Nous avons mis en place un recensement systématique des grands projets d'infrastructures publics.

Et, pour les projets les plus importants, avec la menée de contre-expertises indépendantes dirigées par le Commissariat Général à l'Investissement – instrument essentiel pour piloter la politique d'investissement de l'Etat dans un contexte budgétaire contraint.

Je souhaite que la France se dote d'un véritable pipeline de projets, transparent, librement accessible sous une forme dématérialisée, permettant d'apporter aux citoyens et aux investisseurs plus de visibilité.

Cela implique que nous progressions encore sur les règles de gouvernance et de sélection des projets. Je souhaite aller plus loin dans la formalisation de ce processus de sélection rigoureux et indépendant, et donner davantage de visibilité à tous les acteurs et permettre la pleine mobilisation de l'offre industrielle. Un décret sera présenté à cet effet.

B/ Mieux investir, c'est également assurer un environnement juridique stable et sûr.

La réforme de la commande publique mise en oeuvre en 2015-2016 a modernisé les schémas contractuels. Elle offre aux personnes publiques une gamme d'outils plus simple et flexible pour définir les modes de réalisation les plus adaptés à leurs projets d'investissement.

La Mission d'Appui au Financement des Infrastructures (FinInfra) au sein de la Direction Générale du Trésor a été renforcée en avril 2016. Je souhaite qu'avec FinInfra, le ministère de l'économie s'impose comme un pôle de compétence incontesté dans la structuration des montages d'investissement public, et constitue une passerelle entre les porteurs de projets publics et les investisseurs privés.

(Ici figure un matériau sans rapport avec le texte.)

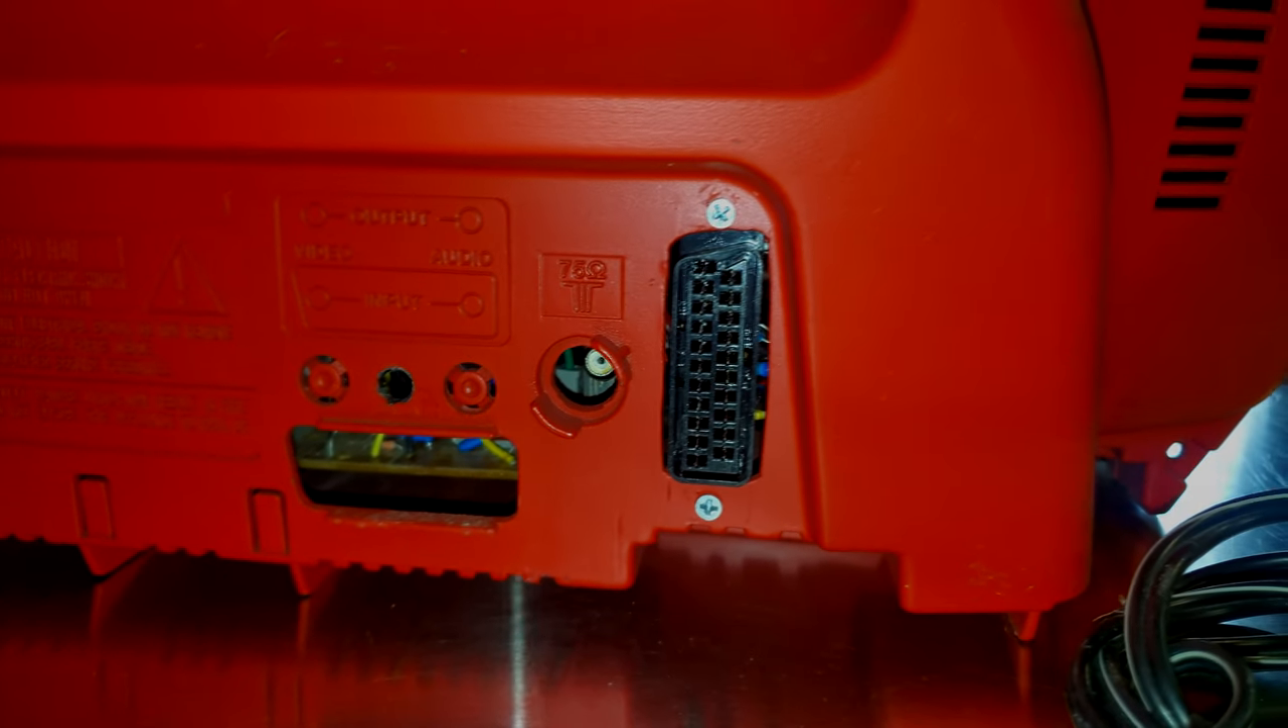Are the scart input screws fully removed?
No.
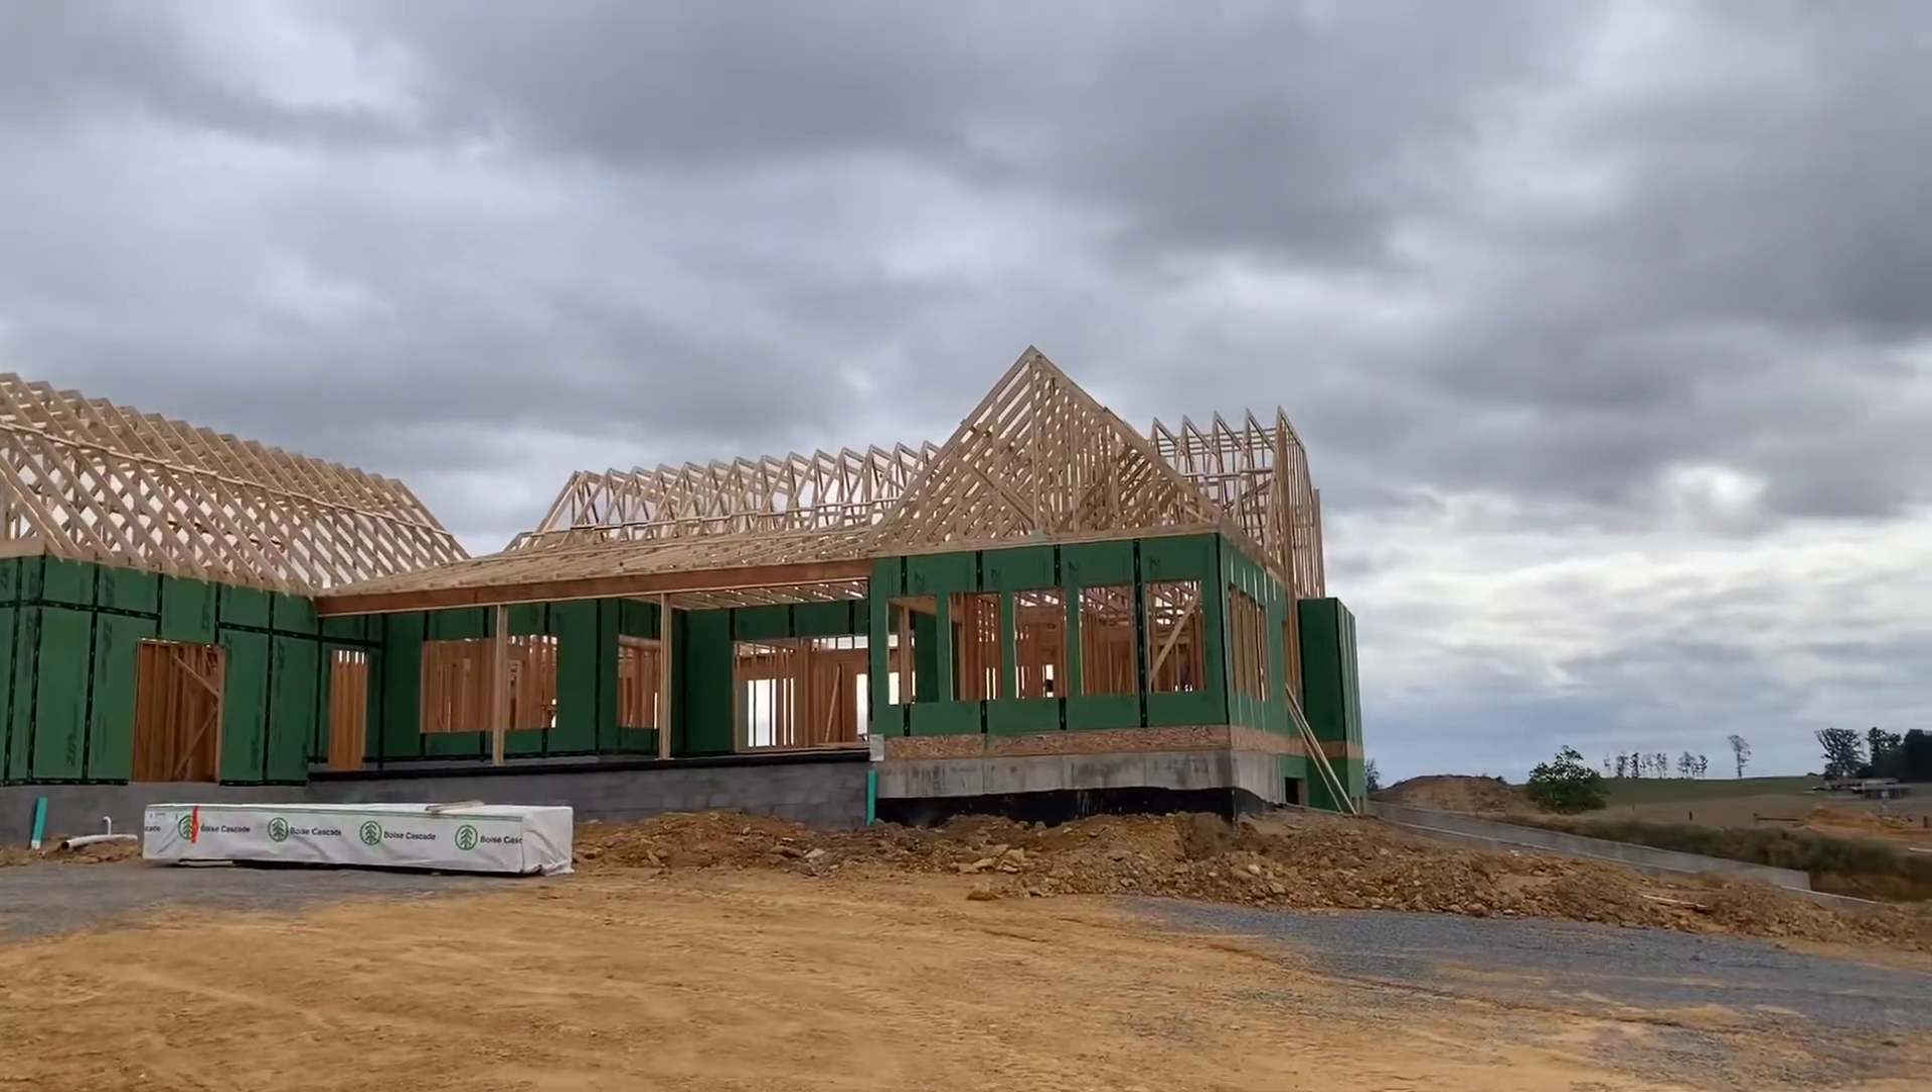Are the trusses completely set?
Yes.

IV. En conclusion, le meilleur atout de la France en matière d'infrastructures, c'est son capital humain

La France bénéficie de l'héritage d'écoles anciennes et solides (comme l'Ecole des Ponts et Chaussées) qui marient culture d'ingénieur et pratique de financier. Cette compétence académique contribue à la capacité d'innovation des acteurs français.

Aujourd'hui encore, nous avons un vivier de talents professionnels et académiques, des institutions en pointe, des industriels parmi les leaders mondiaux dans leurs domaines, une ouverture sur le monde entier – et désormais une force d'entrainement collective, qui nous réunit aujourd'hui : Paris dispose de tous les atouts pour occuper une place unique en matière de financement de projet.

C'est donc un lieu incontournable pour venir échanger, comme vous le ferez cette semaine, sur les enjeux du financement des infrastructures.


Je vous souhaite à tous une belle Infraweek.